- Patricia Waugh defines metafiction as “fictional writing which self-consciously and systematically draws attention to its status as an artifact in order to pose questions about the relationship between fiction and reality.
- “Its relationship to the phenomenal world is highly complex, problematic and regulated by convention.” (I like that phrase ‘phenomenal world’ to what I’ve always problematically referred to ‘the real world’)
- Why do we need words for talking about metafiction? To distinguish between the world within fiction and the world outside it.
- This distinction is more important now that more and more writers are deliberately violating logic and using language for its own sake.
- Although metafictional elements can be found in pretty much any work of fiction, metafiction as a literary device is relatively new in Western literature — perhaps 40 years old. (I adjusted from 20 years in a book which is 20 years old.)
- Examples of metafiction in children’s literature first occurred from the 1980s.
- There are two main types of metafiction.
- The first is to parody a well-known work of literature.
- The second is to consciously discuss the art of writing.
- Metafiction is prevalent in experimental post-modern literature, but shouldn’t be regarded as only an experiment for experiment’s sake.
- The message of a metafictional story is often that the world itself is artificial, constructed, man-made. It asks the question: What is the boundary that delimits fiction and reality?
- In books for young readers, polyphony is one example of a metafictive device. Polyphony is “multi-voicedness”.
- Metafiction isn’t a genre. It’s a trend within a genre.
- Metafiction in children’s books is different from metafiction in books for adults. This is because metafiction always relies on past experience of the reader. Young readers don’t have much experience.
- In children’s literature, metafiction is sometimes obvious to both the child and the adult co-reader, but often it is obvious only to the adult co-reader, resulting in a story which can appeal to all ages.
- Daniel Handler is a good example of a modern metafictive children’s author. His books are written by ‘Lemony Snicket’, and he even continues this gag with him to his stage presentations. Adult readers know that the Series Of Unfortunate Events wasn’t written by one of the characters from inside, that a publishing world exists, with a real-world author behind the name. As for picture books, Mo Willems is a good example.
- A Pack Of Lies by Geraldine McCaughrean, Fade by Robert Cormier and Freaky Friday by Mary Rodgers are also metafictive in that their endings make the reader wonder how much of it is really true.
- Directly addressing the reader is a type of metafictive narrative device. Maria Gripe used it in her books about Elvis, and it has been developed by many modern Scandinavian children’s writers in particular.

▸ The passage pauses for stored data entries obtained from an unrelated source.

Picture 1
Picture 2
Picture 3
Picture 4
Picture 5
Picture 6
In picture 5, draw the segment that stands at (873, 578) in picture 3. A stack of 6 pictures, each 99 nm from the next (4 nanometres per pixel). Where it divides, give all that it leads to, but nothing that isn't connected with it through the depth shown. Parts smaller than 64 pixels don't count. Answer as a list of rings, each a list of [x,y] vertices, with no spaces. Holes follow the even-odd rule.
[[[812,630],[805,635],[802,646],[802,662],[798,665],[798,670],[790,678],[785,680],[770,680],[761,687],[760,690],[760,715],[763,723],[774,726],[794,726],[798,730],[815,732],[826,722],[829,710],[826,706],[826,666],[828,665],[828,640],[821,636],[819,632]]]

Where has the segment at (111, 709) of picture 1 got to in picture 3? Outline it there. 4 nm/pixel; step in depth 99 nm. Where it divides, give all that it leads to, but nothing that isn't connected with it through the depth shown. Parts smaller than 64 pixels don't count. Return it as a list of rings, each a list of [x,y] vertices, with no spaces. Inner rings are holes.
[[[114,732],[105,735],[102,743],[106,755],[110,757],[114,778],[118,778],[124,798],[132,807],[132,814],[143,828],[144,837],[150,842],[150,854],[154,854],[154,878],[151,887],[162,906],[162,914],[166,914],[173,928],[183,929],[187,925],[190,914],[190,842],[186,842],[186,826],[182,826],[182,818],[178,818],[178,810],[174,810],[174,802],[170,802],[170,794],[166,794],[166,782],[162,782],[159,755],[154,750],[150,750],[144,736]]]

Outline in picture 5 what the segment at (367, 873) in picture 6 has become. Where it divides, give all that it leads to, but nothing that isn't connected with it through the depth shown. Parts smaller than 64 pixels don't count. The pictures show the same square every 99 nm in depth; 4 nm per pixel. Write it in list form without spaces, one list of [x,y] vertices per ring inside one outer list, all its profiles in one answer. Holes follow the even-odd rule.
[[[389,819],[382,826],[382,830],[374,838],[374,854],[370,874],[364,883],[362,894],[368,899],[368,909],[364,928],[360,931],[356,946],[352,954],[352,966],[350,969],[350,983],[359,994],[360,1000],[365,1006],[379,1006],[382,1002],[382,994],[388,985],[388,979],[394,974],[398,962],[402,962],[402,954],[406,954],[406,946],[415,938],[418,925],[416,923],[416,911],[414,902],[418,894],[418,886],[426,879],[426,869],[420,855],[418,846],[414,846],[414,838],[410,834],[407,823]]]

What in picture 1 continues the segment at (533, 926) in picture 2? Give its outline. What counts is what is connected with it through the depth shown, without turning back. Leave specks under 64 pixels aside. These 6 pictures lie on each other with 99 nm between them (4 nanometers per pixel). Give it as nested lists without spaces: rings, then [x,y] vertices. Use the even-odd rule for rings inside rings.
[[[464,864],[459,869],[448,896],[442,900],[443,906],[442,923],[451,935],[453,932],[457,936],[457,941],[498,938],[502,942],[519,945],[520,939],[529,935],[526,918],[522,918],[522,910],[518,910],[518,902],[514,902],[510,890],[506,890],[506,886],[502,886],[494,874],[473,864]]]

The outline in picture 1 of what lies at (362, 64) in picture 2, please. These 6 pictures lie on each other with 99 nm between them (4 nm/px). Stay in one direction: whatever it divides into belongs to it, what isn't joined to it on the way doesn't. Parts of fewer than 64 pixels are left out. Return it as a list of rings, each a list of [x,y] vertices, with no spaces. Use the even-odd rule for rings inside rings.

- A metafictional work has: the writer (e.g. Daniel Handler), the implied writer (e.g. Lemony Snicket), the narrator (the “I” of the novel), the implied reader (“you”) and the real reader. Other (non-metafictional) works might have the writer, the narrator and the reader. Simple.
- “As long as anything can happen in a book it can also happen in real life, since it always happens more in real life.” – Tormod Haugen, “A Novel About Merkel Hanssen, and Donna Winther, and The Big Escape (1986), a metafictional YA Norwegian book
Reference: Maria Nikolajeva’s Children’s Literature Comes Of Age, with a couple of more up-to-date examples of my own.